NPS Seeks Yellowstone Comments, Again

The National Park Service is again taking public comment on snowmobile use in Yellowstone National Park.
On June 24, the Park Service announced the formal opening of a process to develop an environmental impact statement on the winter use of Yellowstone National Park, Grand Teton National Park and the John D. Rockefeller Jr. Memorial Parkway.
Issues to be examined include the effects of winter use on air quality and visibility, wildlife, natural soundscapes, employee and visitor health and safety, visitor experience and socioeconomics - all issues which have been previously studied.
The NPS says it will mull over four ideas:
- Setting various limits on the number of snowmobiles that may enter the parks.
- Guiding requirements, including allowing some unguided or non-commercially guided use.

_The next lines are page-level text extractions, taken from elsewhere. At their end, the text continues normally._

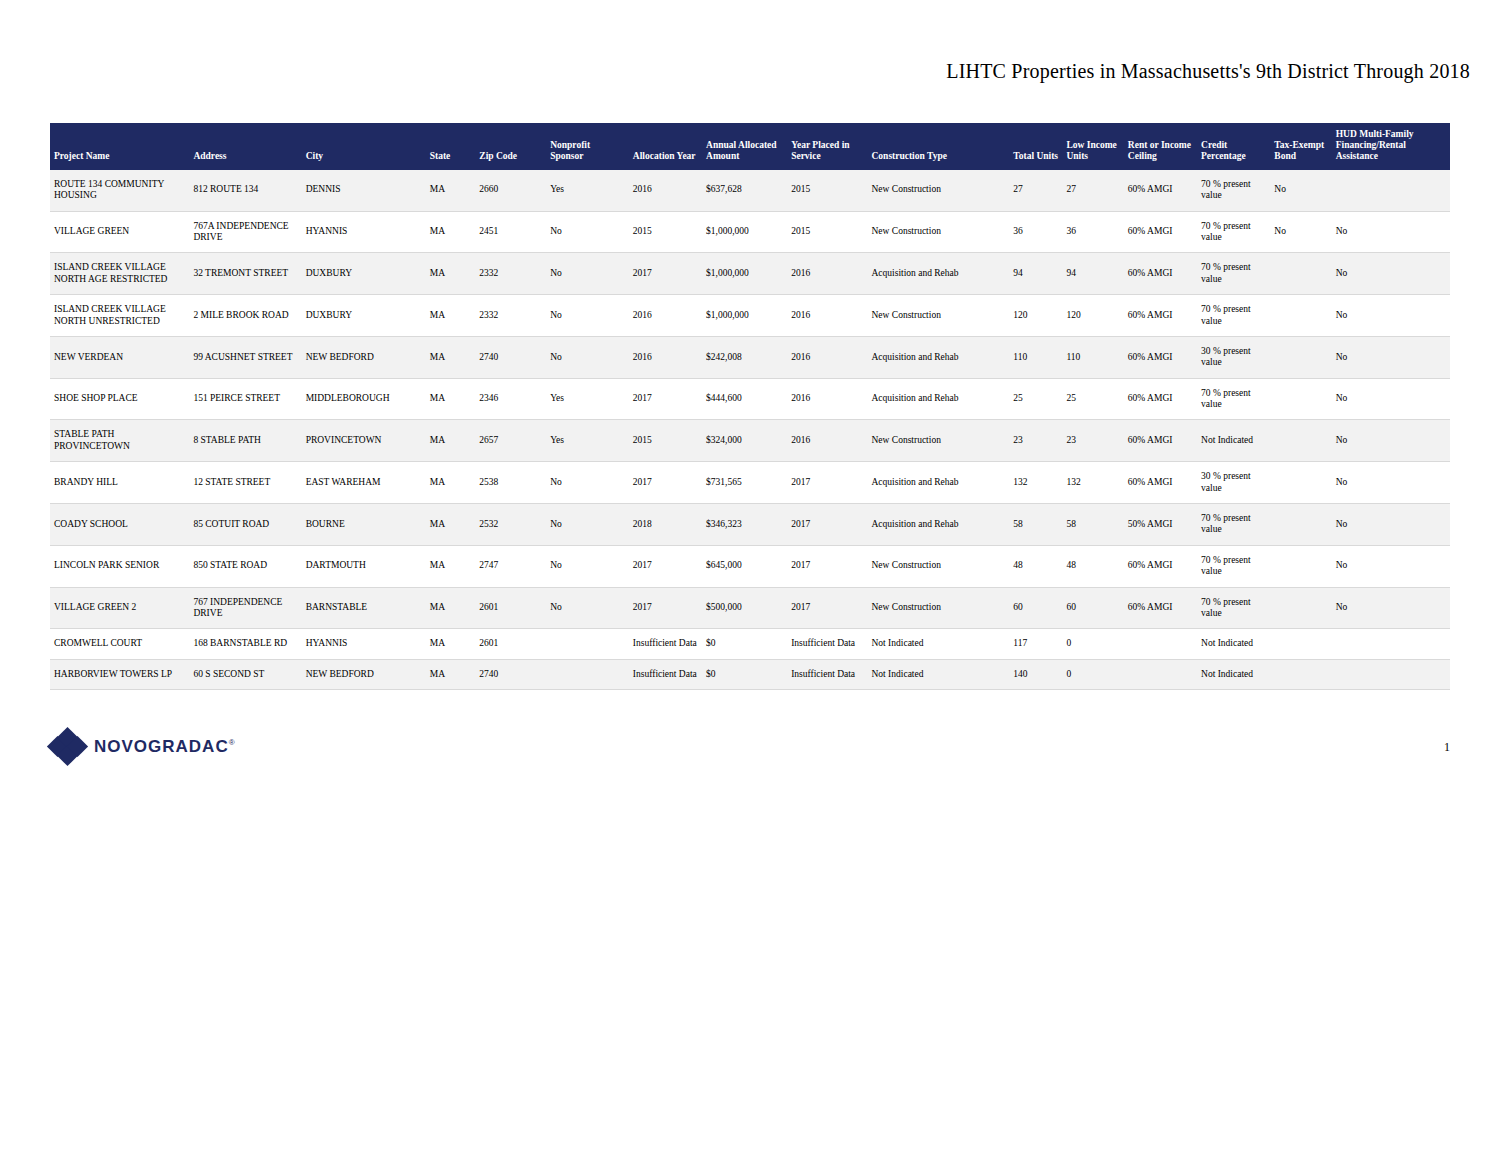LIHTC Properties in Massachusetts's 9th District Through 2018
| Project Name | Address | City | State | Zip Code | Nonprofit Sponsor | Allocation Year | Annual Allocated Amount | Year Placed in Service | Construction Type | Total Units | Low Income Units | Rent or Income Ceiling | Credit Percentage | Tax-Exempt Bond | HUD Multi-Family Financing/Rental Assistance |
| --- | --- | --- | --- | --- | --- | --- | --- | --- | --- | --- | --- | --- | --- | --- | --- |
| ROUTE 134 COMMUNITY HOUSING | 812 ROUTE 134 | DENNIS | MA | 2660 | Yes | 2016 | $637,628 | 2015 | New Construction | 27 | 27 | 60% AMGI | 70 % present value | No | |
| VILLAGE GREEN | 767A INDEPENDENCE DRIVE | HYANNIS | MA | 2451 | No | 2015 | $1,000,000 | 2015 | New Construction | 36 | 36 | 60% AMGI | 70 % present value | No | No |
| ISLAND CREEK VILLAGE NORTH AGE RESTRICTED | 32 TREMONT STREET | DUXBURY | MA | 2332 | No | 2017 | $1,000,000 | 2016 | Acquisition and Rehab | 94 | 94 | 60% AMGI | 70 % present value | | No |
| ISLAND CREEK VILLAGE NORTH UNRESTRICTED | 2 MILE BROOK ROAD | DUXBURY | MA | 2332 | No | 2016 | $1,000,000 | 2016 | New Construction | 120 | 120 | 60% AMGI | 70 % present value | | No |
| NEW VERDEAN | 99 ACUSHNET STREET | NEW BEDFORD | MA | 2740 | No | 2016 | $242,008 | 2016 | Acquisition and Rehab | 110 | 110 | 60% AMGI | 30 % present value | | No |
| SHOE SHOP PLACE | 151 PEIRCE STREET | MIDDLEBOROUGH | MA | 2346 | Yes | 2017 | $444,600 | 2016 | Acquisition and Rehab | 25 | 25 | 60% AMGI | 70 % present value | | No |
| STABLE PATH PROVINCETOWN | 8 STABLE PATH | PROVINCETOWN | MA | 2657 | Yes | 2015 | $324,000 | 2016 | New Construction | 23 | 23 | 60% AMGI | Not Indicated | | No |
| BRANDY HILL | 12 STATE STREET | EAST WAREHAM | MA | 2538 | No | 2017 | $731,565 | 2017 | Acquisition and Rehab | 132 | 132 | 60% AMGI | 30 % present value | | No |
| COADY SCHOOL | 85 COTUIT ROAD | BOURNE | MA | 2532 | No | 2018 | $346,323 | 2017 | Acquisition and Rehab | 58 | 58 | 50% AMGI | 70 % present value | | No |
| LINCOLN PARK SENIOR | 850 STATE ROAD | DARTMOUTH | MA | 2747 | No | 2017 | $645,000 | 2017 | New Construction | 48 | 48 | 60% AMGI | 70 % present value | | No |
| VILLAGE GREEN 2 | 767 INDEPENDENCE DRIVE | BARNSTABLE | MA | 2601 | No | 2017 | $500,000 | 2017 | New Construction | 60 | 60 | 60% AMGI | 70 % present value | | No |
| CROMWELL COURT | 168 BARNSTABLE RD | HYANNIS | MA | 2601 | | Insufficient Data | $0 | Insufficient Data | Not Indicated | 117 | 0 | | Not Indicated | | |
| HARBORVIEW TOWERS LP | 60 S SECOND ST | NEW BEDFORD | MA | 2740 | | Insufficient Data | $0 | Insufficient Data | Not Indicated | 140 | 0 | | Not Indicated | | |
NOVOGRADAC®
1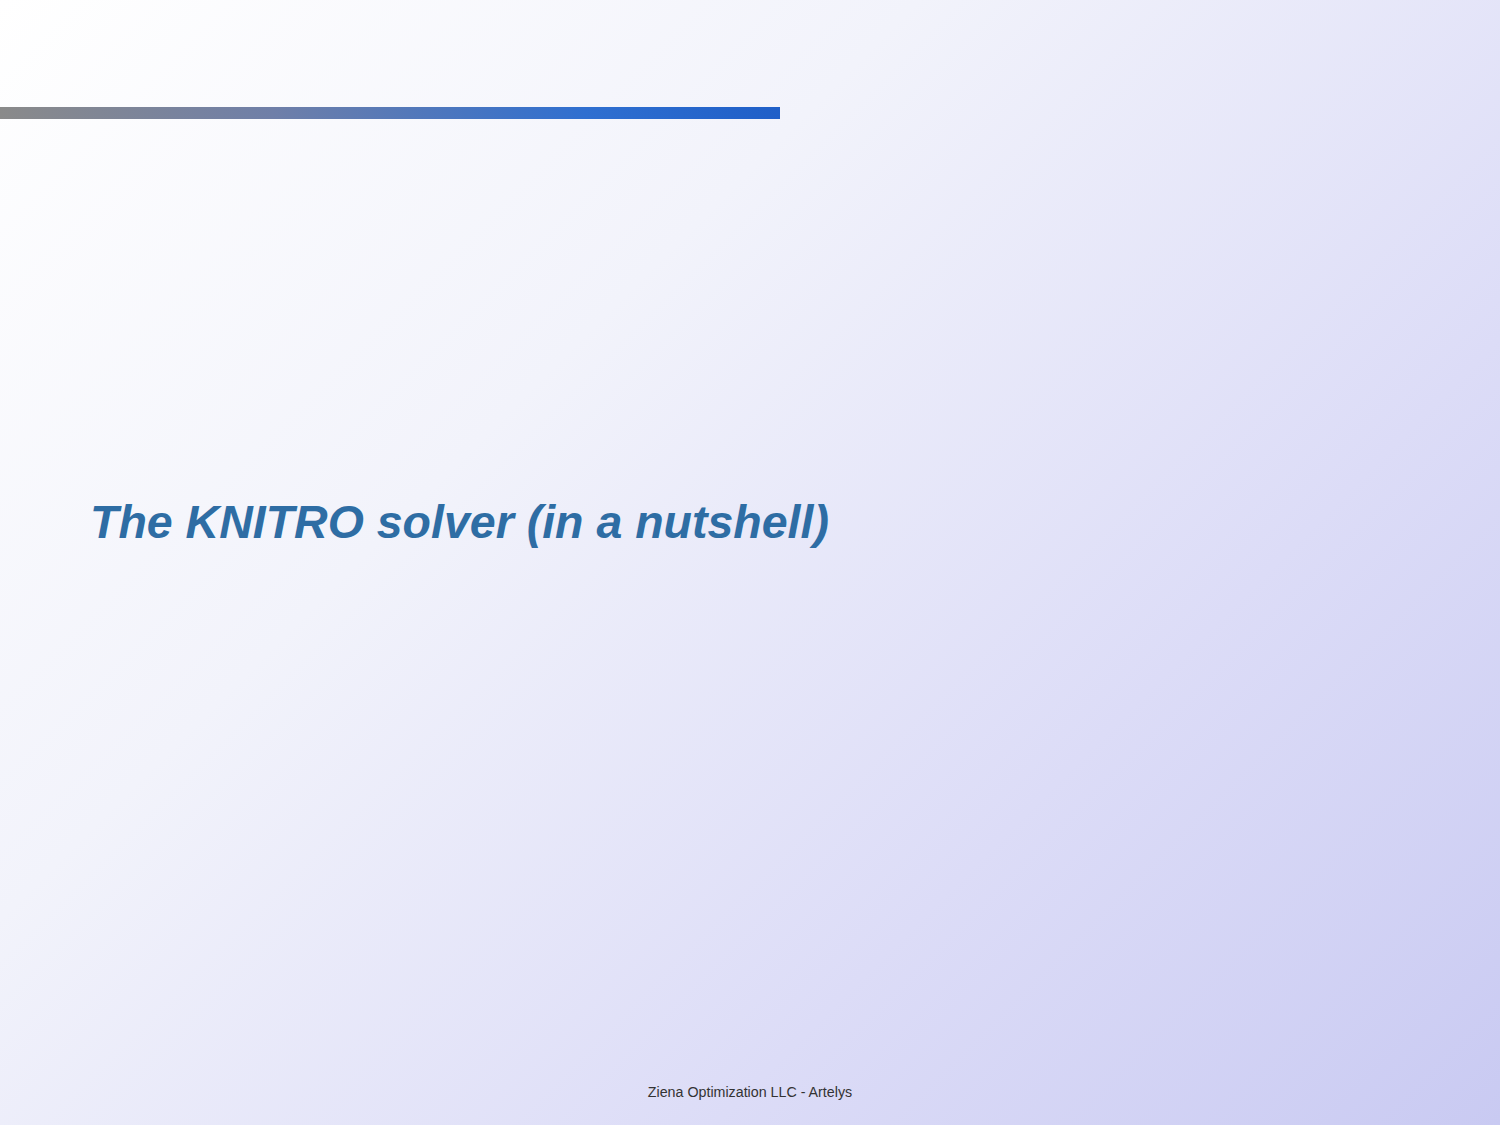The KNITRO solver (in a nutshell)
Ziena Optimization LLC - Artelys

- Allowing only mass-transit vehicles, such as snowcoaches.
- Leaving some stretches of road ungroomed for "experimental purposes" to study the use of groomed roads by bison.
The Park Service released its first study of Yellowstone snowmobiling in 1990.
An impact statement completed in 2000 called for phasing out snowmobile use over a three-year period. Snowmobile groups sued, and the government agreed to write a supplemental impact statement, which was completed in 2003. Under that document, snowmobiling was to continue, with strict regulation.
However, Federal Courts blocked both the 2000 and the 2003 plans, which led the NPS to prepare an environmental assessment effective through the winter of 2006-07.
Government statistics show snowmobile visits in Yellowstone dropped 25% last winter while snowcoach visits were up 14%. The Park Service says 24,049 snowmobiles entered Yellowstone last year, less that one-fifth than did in 1993, and 17,218 people entered on snowcoaches.